The positive rates of p53 protein expression in invasive cancer, HGD, LGD, BCH and the normal control groups were 53.0%, 52.9%, 35.6%, 27.3% and 20.0%, respectively; the positive rates of CA19-9 protein expression were 44.0%, 33.3%, 16.5%, 9.2% and 6.2%, respectively; the positive rates of CEA protein expression were 74.6%, 60.8%, 23.3%, 23.7% and 16.2%, respectively. The positive rates of the combined expression of the three biomarkers were 84.3%, 76.5%, 47.6%, 42.9% and 27.5%, respectively. In the receiver operating characteristic curves of the combination of the three biomarkers, the specificity was 88.8% for the normal controls, and the sensitivity was 58.2% for invasive cancer, 25.5% for HGD, 11.2% for LGD, and 6.5% for BCH.

CONCLUSION

p53, CEA and CA19-9 protein expression was correlated with esophageal carcinogenesis, and testing for the combination of these biomarkers is useful for identifying high-risk patients with precancerous lesions.

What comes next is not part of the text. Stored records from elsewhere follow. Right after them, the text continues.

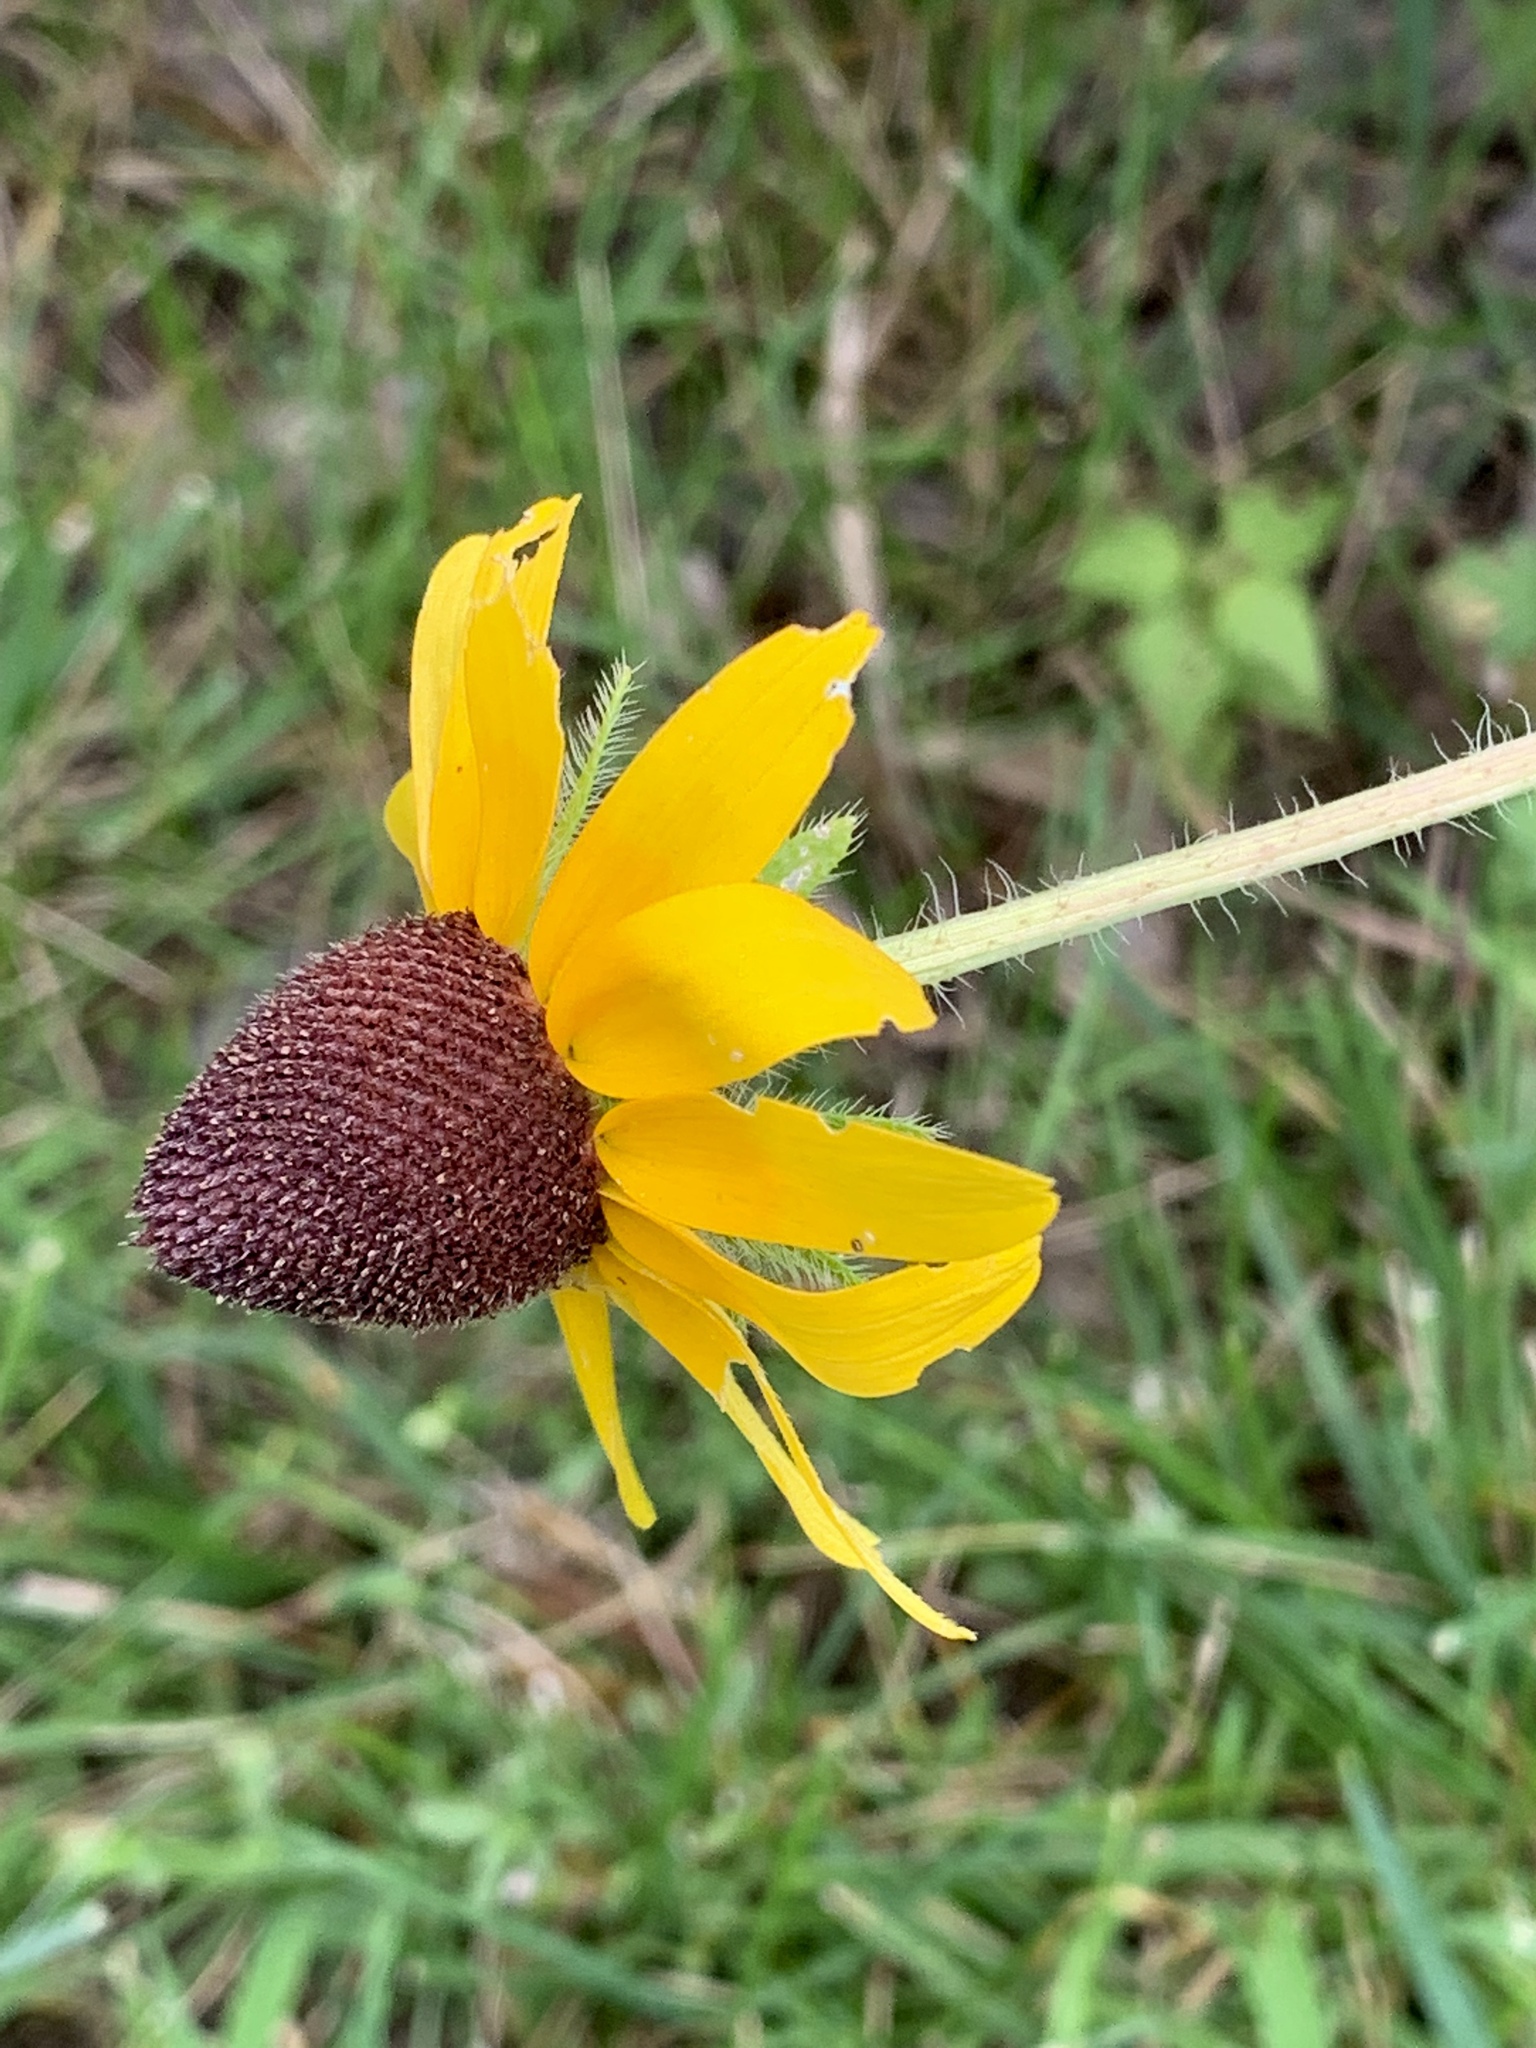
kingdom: Plantae
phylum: Tracheophyta
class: Magnoliopsida
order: Asterales
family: Asteraceae
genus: Rudbeckia
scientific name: Rudbeckia hirta
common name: Black-eyed-susan
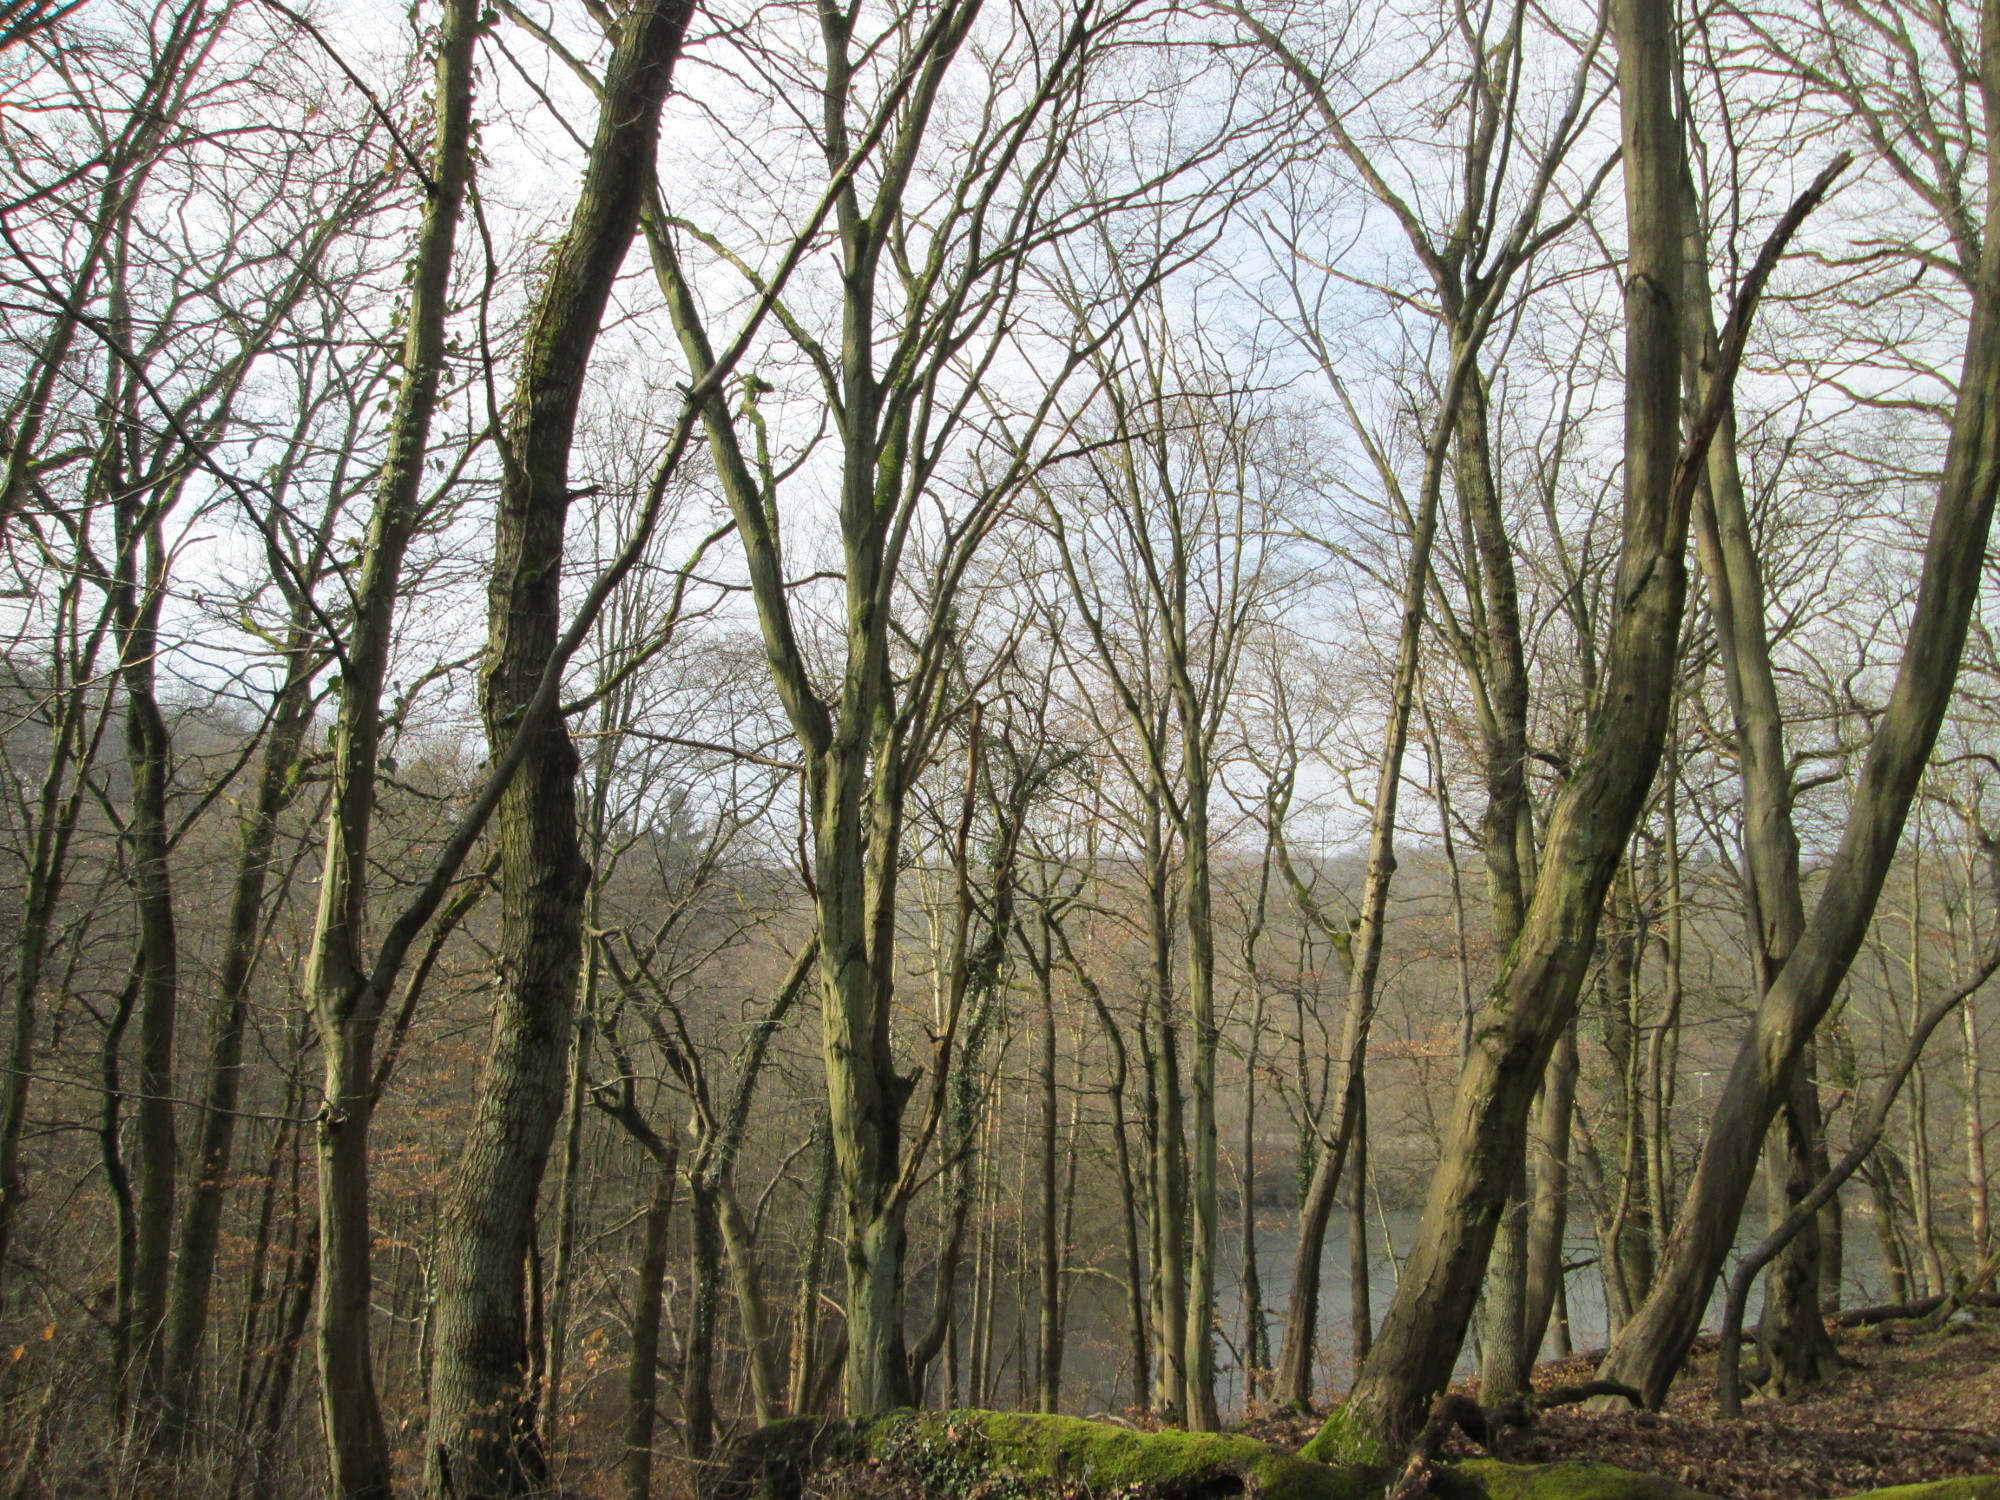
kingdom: Plantae
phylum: Tracheophyta
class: Magnoliopsida
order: Fagales
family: Fagaceae
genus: Fagus
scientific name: Fagus sylvatica
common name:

Keywords: Esophageal squamous cell cancer, Esophageal squamous cell dysplasia, p53, Carcinoembryonic antigen, CA19-9, Immunohistochemistry, Prediction

Core tip: Immunohistochemical detection of p53, carcinoembryonic antigen (CEA) and CA19-9 proteins was carried out in patients with basal cell hyperplasia, low-grade dysplasia, high-grade dysplasia, invasive cancer, and normal controls from an area with a high incidence of esophageal lesions. Our data suggest that p53, CEA, and CA19-9 protein expression correlated with the stages of esophageal carcinogenesis. In an endoscopic screening program, the expression of these three biomarkers will be a useful panel for identifying high-risk patients with precancerous lesions, and the results will provide a basis for targeted prevention in a high-incidence area of esophageal carcinoma.